In the data, from its first line through the line containing "## **Andra förbättringar och förändringar**", inclusive, replace "anteckningar" with "noteringar" and reproduce those lines with nothing else changed.

→ **Stored data**
►
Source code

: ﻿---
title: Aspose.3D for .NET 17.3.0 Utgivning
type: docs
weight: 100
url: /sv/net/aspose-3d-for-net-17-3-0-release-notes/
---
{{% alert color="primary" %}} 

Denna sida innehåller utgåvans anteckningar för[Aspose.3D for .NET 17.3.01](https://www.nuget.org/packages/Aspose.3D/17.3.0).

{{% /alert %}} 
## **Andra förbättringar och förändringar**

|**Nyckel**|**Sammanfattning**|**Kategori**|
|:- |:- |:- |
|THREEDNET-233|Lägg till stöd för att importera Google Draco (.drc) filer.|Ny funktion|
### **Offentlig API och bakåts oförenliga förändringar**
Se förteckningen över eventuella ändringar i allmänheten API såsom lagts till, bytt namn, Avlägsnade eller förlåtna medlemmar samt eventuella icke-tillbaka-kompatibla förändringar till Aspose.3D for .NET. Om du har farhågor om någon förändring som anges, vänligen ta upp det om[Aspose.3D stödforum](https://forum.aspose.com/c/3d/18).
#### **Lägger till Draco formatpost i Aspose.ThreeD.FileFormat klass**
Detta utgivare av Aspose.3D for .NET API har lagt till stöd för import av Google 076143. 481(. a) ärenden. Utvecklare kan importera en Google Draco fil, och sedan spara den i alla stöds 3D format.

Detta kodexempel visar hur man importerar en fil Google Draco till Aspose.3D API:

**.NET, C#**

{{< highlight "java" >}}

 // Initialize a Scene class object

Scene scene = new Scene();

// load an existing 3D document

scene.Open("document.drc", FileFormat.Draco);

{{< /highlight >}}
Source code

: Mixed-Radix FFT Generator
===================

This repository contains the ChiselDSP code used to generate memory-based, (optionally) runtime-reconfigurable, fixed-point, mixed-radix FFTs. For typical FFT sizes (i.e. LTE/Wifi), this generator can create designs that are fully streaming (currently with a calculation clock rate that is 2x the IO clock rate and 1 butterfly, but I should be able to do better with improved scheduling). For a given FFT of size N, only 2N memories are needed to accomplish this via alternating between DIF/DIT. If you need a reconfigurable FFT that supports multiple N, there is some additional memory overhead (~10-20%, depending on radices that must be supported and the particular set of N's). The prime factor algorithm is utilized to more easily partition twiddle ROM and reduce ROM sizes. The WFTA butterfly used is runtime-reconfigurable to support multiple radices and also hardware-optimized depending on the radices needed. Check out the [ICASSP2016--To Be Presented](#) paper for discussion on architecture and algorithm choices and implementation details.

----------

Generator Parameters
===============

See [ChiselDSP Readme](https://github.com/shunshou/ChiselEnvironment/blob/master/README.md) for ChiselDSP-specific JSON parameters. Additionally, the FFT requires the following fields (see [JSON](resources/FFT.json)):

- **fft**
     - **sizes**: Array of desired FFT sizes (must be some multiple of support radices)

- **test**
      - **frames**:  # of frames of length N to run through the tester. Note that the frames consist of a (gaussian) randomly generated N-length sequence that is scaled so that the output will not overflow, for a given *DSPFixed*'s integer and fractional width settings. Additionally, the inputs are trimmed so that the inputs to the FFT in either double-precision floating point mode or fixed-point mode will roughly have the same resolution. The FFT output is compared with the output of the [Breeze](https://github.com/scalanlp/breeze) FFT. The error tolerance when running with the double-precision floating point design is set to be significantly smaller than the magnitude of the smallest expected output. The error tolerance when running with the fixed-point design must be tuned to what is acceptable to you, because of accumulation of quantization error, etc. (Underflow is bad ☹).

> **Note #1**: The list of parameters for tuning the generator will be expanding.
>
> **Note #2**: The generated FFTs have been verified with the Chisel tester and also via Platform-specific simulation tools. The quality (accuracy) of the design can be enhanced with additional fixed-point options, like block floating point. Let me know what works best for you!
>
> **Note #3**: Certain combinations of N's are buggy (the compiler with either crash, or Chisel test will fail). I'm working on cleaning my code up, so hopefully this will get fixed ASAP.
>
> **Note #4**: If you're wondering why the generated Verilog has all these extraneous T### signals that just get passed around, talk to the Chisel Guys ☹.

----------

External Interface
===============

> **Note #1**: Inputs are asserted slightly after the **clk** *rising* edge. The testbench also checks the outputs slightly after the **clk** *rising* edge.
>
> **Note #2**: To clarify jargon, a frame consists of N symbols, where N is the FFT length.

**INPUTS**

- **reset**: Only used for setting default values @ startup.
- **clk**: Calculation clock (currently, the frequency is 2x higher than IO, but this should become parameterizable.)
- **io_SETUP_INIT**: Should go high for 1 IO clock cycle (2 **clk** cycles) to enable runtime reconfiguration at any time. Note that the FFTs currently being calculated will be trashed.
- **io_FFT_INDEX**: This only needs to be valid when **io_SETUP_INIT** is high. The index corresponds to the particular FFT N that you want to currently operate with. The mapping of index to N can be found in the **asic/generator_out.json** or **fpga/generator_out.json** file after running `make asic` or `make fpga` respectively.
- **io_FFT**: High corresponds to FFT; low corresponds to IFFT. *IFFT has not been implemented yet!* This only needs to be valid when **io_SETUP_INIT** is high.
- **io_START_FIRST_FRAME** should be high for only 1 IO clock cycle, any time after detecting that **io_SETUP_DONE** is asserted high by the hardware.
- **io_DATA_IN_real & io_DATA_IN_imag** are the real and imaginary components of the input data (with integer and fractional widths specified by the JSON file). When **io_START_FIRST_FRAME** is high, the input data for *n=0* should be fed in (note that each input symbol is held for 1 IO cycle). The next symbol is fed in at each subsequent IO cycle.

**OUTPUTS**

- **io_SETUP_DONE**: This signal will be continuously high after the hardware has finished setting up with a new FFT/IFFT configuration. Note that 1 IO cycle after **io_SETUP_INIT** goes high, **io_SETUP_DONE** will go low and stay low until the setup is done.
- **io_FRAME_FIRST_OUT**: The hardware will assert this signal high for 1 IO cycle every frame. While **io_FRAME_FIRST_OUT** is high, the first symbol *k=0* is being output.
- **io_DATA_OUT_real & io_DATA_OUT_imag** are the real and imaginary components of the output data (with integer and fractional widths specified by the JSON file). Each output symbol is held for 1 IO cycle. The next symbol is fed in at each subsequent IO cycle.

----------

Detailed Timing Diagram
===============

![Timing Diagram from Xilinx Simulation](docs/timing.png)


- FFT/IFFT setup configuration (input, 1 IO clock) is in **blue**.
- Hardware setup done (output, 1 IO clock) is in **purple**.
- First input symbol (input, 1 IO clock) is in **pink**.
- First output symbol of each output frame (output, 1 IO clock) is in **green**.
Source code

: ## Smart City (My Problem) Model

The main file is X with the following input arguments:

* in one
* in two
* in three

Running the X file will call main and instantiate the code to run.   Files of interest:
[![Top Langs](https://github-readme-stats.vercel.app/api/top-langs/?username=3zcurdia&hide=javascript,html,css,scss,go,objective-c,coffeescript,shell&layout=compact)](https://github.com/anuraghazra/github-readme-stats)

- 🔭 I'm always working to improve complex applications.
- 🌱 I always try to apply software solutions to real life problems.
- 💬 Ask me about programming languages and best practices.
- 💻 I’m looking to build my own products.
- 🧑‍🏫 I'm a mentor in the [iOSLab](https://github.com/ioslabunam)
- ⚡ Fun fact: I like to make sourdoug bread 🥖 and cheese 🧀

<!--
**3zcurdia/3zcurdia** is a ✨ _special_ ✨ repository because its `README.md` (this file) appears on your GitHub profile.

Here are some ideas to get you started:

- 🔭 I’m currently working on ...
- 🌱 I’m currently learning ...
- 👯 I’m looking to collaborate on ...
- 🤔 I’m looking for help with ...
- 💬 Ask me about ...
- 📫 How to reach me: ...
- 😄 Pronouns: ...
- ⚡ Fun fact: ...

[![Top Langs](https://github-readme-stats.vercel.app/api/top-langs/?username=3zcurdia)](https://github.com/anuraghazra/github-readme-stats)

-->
◄
→ **Written solution**
Source code

: ﻿---
title: Aspose.3D for .NET 17.3.0 Utgivning
type: docs
weight: 100
url: /sv/net/aspose-3d-for-net-17-3-0-release-notes/
---
{{% alert color="primary" %}} 

Denna sida innehåller utgåvans noteringar för[Aspose.3D for .NET 17.3.01](https://www.nuget.org/packages/Aspose.3D/17.3.0).

{{% /alert %}} 
## **Andra förbättringar och förändringar**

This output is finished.